◆ Texte proposé ◆

* * *

Les pays d'Europe sont confrontés à de sévères vagues de chaleur, des sécheresses et des incendies de forêt, qui ont entraîné un stress sur les infrastructures et contraint les entreprises à s'adapter.
Eurostar se prépare à la chaleur future en équipant sa nouvelle flotte de trains de climatiseurs capables de fonctionner à des températures allant jusqu'à 55 degrés Celsius, un changement par rapport au design initial prévu pour 45 degrés.
En Norvège, la chaleur extrême a fait grimper les températures de l'asphalte à l'aéroport d'Oslo à près de 52 degrés Celsius, nécessitant d'importants efforts de refroidissement. Pendant ce temps, les transports publics de Stockholm ont dû peindre les voies ferrées en blanc pour éviter les perturbations liées à la chaleur.
La situation est grave, avec plus de 330 000 personnes évacuées en France et en Espagne en raison des incendies de forêt, et les experts avertissent que les jours de chaleur extrême en Europe centrale pourraient doubler ou tripler d'ici 2050.
La Commission européenne s'apprête à introduire un nouveau cadre pour la résilience climatique, soulignant la nécessité de politiques tenant compte du climat changeant. Les assureurs reconnaissent également les risques à long terme posés par la chaleur extrême, qui peuvent entraîner des pannes d'équipement et des inefficacités opérationnelles.
Lena Fuldauer d'Allianz Risk Consulting souligne la nécessité de partenariats public-privé pour relever ces défis de manière efficace.

* * *

Données de points clés de la pose humaine
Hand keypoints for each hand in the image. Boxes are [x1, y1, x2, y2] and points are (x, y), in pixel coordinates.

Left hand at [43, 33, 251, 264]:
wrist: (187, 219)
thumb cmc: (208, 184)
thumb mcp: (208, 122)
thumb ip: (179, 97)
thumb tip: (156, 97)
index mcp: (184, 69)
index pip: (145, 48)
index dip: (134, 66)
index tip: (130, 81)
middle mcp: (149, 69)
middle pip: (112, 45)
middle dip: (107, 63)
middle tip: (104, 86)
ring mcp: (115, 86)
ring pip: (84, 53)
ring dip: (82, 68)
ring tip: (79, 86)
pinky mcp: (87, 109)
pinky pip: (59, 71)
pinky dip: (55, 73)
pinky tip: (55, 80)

* * *

◆ Explorer le document ◆
1. Relevez tous les pays nommés dans le texte sur les vagues de chaleur en Europe.
2. D'après le texte sur les vagues de chaleur en Europe, jusqu'à quelle température les climatiseurs de la nouvelle flotte d'Eurostar peuvent-ils fonctionner ?

◆ Corrigé des exercices ◆
1. Norvège, France, Espagne

2. Jusqu'à 55 degrés Celsius.